▶ [Challenge 1]:
From the rows further down, extract the lines starting with the one that contains "scientific name: Setophaga coronata" and ending with the one that contains "genus: Acmispon", both included, and reproduce them verbatim with nothing else.

▶ [Article]:
Each summer 2005-2007 the SVP put several teams into the field. In 2005 we focused our efforts on upper (north) Shala, the village of Theth specifically, and in 2006 and 2007 on lower (south) Shala. A team of archaeologists (the IAS) conducted intensive survey in farm fields and pastures (generally at 15-meter walker intervals). All artifacts, unless obviously very modern, were collected, including pottery, lithics, and small finds. This led to the identification of ten archaeological sites. At the same time a team of historians (the EHS) conducted an architectural survey, which included very basic interviews with heads of household. In 2005, the IAS and EHS managed to completely survey all of the village of Theth, including all cleared fields and every structure. In 2006 and 2007, a sample of fields and structures were surveyed. In 2005 and 2007, a team of ethnographers (the EGS) subjected 36 heads of household to lengthy, detailed interviews concerning family history and the history of the valley, settlement and economy, and tradition and change. Finally, in 2007 a team of archaeologists (the EAS) conducted extensive survey in regions south of Shala, thereby identifying eleven new sites.

In 2006, 2007, and 2008, we conducted excavation at several sites in the valley. The primary target for excavation was the Iron Age site of Theth Grunas (Site 006), discovered in 2005. Two sites - 005 and 008 - were excavated because we thought they, too, might be prehistoric. Two sites were excavated in order to provide interpretive and comparative contextual information for the results from Grunas: 009, an historic house, and 010, a modern shepherd's camp.

SVP results are archived in a relational database. There are three "tract" files (2005, 2006, 2007) that present the results of intensive archaeological survey, two "structures" files (2005, 2007) that present the results of ethnohistoric survey, and six ethnographic files (three per year, 2005 and 2007) that present the results of the ethnographic interviews. There are two site files (for the IAS and EAS) that describe sites discovered in Shala and to the south. Finally, all of our excavation results are presented in a series of "level" files, organized by year and site. In order to protect the identity of our informants, we have made every effort to strip their names from the databases.

All database files are linked to photos via photo databases, which provide descriptions of each photo. The tract and structures files are also linked to PDFs of all field ("log book") notes, and the structures files are linked to drawings and plans of all primary structures. Ten of the ethnographic interviews were recorded and audio files of these recording have been archived along with translations of nine (prepared by Sylvia Deskaj, Michigan State University). We have also archived our annual field reports, in PDF format.

Data about the artifacts collected by the SVP are stored in three database files: "pottery", "lithics", and "small finds". These are linked to pertinent photos and drawings.

▶ [Challenge 2]:
Copy verbatim the passage of the project description above that opens with the words "Data about the" and closes with "photos and drawings.".

▶ [Given records]:
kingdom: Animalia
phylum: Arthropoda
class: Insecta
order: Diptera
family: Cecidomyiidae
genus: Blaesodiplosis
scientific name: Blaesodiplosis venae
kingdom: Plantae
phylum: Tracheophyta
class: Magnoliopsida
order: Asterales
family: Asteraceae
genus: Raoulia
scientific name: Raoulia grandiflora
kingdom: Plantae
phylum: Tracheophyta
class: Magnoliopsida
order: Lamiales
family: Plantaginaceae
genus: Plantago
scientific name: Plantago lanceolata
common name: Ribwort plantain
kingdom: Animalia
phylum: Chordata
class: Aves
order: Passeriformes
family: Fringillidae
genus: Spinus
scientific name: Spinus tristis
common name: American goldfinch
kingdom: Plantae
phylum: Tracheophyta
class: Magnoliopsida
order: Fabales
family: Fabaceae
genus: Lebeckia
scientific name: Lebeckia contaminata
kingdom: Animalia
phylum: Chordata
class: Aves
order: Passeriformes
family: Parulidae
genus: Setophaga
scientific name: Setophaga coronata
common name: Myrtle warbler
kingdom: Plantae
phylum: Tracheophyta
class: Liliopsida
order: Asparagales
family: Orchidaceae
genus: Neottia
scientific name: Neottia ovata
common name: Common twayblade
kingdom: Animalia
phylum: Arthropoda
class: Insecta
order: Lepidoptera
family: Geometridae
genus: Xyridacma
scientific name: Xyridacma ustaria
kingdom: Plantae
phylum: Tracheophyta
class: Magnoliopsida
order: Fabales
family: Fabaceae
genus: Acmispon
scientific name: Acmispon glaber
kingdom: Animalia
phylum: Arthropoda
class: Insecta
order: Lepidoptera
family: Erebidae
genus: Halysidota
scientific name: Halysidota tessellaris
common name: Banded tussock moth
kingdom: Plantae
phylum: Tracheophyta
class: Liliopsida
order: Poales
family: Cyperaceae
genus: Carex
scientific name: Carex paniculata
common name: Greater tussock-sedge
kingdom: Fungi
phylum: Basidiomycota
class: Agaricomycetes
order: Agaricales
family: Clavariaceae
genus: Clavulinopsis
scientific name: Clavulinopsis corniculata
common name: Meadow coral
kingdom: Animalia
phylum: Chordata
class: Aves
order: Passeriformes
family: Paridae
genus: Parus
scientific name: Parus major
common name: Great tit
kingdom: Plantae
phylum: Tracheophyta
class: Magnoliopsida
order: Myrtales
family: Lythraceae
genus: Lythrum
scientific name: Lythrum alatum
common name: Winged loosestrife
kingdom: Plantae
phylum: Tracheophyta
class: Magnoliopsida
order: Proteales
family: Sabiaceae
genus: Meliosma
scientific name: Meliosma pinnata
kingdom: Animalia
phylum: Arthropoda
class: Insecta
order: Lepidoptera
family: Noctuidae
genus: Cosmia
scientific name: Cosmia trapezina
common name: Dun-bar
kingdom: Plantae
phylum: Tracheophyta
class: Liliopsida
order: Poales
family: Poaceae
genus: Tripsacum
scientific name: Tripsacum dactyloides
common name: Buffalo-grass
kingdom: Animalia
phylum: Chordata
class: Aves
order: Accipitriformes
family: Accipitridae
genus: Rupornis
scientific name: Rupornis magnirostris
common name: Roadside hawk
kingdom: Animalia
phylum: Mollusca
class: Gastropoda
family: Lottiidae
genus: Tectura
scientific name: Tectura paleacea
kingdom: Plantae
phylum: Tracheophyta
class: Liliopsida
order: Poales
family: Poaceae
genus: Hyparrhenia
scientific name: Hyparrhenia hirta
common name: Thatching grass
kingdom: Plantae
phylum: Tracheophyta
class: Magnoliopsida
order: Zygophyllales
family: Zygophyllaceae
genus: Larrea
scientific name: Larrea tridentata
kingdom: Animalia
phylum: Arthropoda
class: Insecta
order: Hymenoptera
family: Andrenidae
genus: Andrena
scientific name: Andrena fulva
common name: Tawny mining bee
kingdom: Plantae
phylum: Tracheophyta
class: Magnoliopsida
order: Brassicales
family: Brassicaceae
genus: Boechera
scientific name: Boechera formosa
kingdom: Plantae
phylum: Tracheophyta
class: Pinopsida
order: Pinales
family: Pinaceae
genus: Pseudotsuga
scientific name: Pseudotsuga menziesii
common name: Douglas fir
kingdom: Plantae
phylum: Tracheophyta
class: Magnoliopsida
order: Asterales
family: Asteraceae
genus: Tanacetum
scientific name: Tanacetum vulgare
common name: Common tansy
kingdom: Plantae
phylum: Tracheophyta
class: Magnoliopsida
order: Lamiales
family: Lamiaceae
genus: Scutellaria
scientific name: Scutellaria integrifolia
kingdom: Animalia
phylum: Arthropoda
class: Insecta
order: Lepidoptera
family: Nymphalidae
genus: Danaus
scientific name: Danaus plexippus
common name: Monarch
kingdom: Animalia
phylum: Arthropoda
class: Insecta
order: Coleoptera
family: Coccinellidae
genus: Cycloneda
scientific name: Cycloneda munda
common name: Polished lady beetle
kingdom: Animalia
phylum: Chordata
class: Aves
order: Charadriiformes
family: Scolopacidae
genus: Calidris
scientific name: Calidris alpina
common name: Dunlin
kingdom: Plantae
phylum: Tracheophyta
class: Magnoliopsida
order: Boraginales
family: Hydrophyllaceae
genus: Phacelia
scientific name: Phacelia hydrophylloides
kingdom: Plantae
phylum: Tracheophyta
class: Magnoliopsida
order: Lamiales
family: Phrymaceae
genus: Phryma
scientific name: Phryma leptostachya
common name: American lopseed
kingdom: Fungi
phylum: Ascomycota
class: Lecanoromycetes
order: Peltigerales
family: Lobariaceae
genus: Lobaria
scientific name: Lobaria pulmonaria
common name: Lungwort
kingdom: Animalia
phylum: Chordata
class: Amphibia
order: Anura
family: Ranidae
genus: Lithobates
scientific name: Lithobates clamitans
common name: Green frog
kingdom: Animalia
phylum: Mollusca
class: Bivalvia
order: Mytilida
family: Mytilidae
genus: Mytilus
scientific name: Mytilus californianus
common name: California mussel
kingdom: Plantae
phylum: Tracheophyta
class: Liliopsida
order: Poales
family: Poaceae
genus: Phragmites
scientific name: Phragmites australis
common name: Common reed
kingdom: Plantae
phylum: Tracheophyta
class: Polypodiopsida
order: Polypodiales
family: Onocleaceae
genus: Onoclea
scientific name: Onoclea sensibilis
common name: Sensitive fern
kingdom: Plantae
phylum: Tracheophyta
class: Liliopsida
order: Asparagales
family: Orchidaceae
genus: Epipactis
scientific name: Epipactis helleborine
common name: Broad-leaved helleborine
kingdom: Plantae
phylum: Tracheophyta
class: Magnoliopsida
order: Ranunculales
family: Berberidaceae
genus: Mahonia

▶ [Complete output 1]:
scientific name: Setophaga coronata
common name: Myrtle warbler
kingdom: Plantae
phylum: Tracheophyta
class: Liliopsida
order: Asparagales
family: Orchidaceae
genus: Neottia
scientific name: Neottia ovata
common name: Common twayblade
kingdom: Animalia
phylum: Arthropoda
class: Insecta
order: Lepidoptera
family: Geometridae
genus: Xyridacma
scientific name: Xyridacma ustaria
kingdom: Plantae
phylum: Tracheophyta
class: Magnoliopsida
order: Fabales
family: Fabaceae
genus: Acmispon

▶ [Complete output 2]:
Data about the artifacts collected by the SVP are stored in three database files: "pottery", "lithics", and "small finds". These are linked to pertinent photos and drawings.